ACTIVITY:
Rewrite the text lines of the entries below as a numbered list without the blank lines, and leave the pictures out.

SUPPLIED RECORDS:
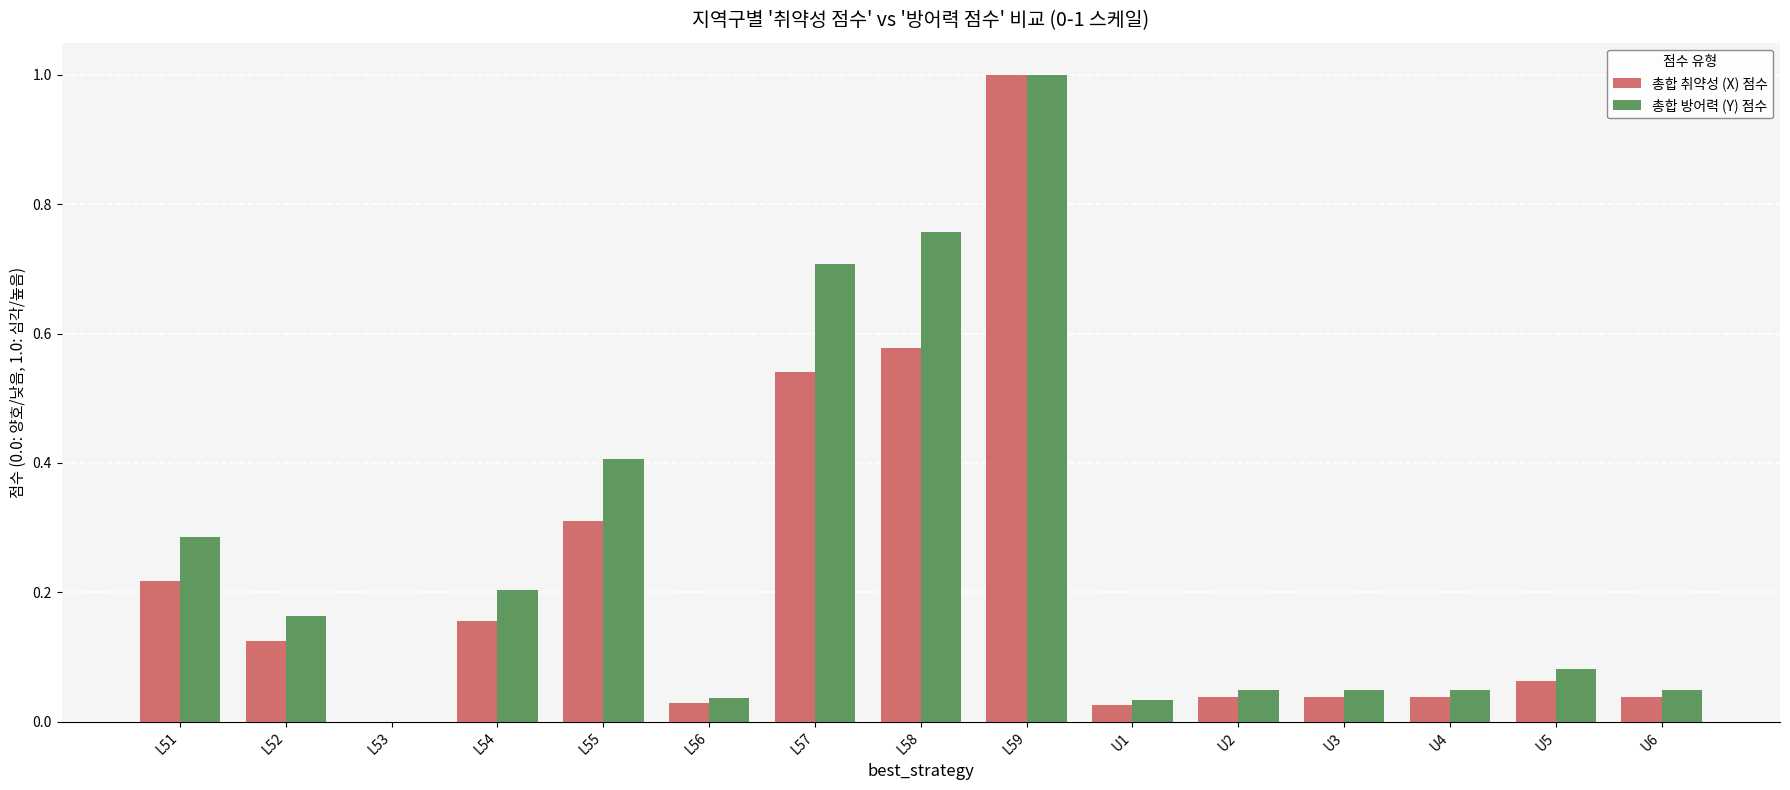

Which category has the highest value in the 총합 취약성 (X) 점수 series?

L59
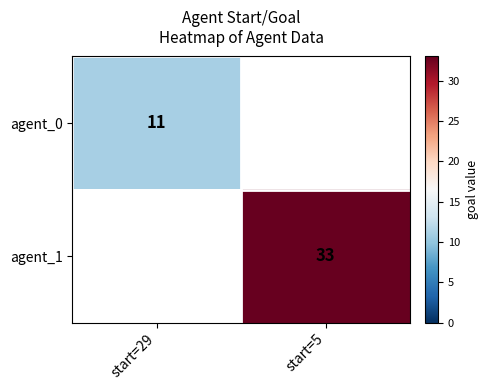

The value of agent_0 at start=29 is 7. True or false?

False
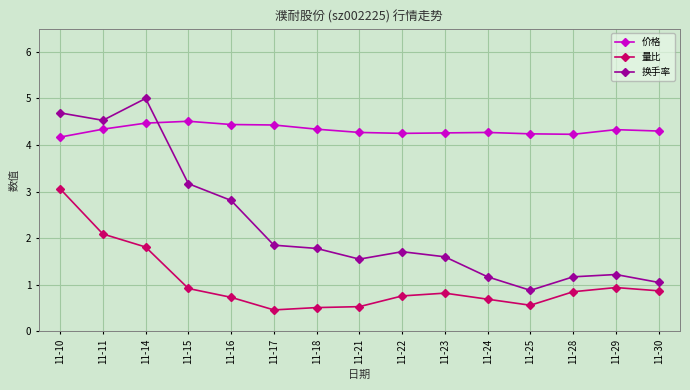

Is this an area chart (filled region under the line)?

No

REPLY TO THE TASK:
1. Which category has the highest value in the 총합 취약성 (X) 점수 series?
2. L59
3. The value of agent_0 at start=29 is 7. True or false?
4. False
5. Is this an area chart (filled region under the line)?
6. No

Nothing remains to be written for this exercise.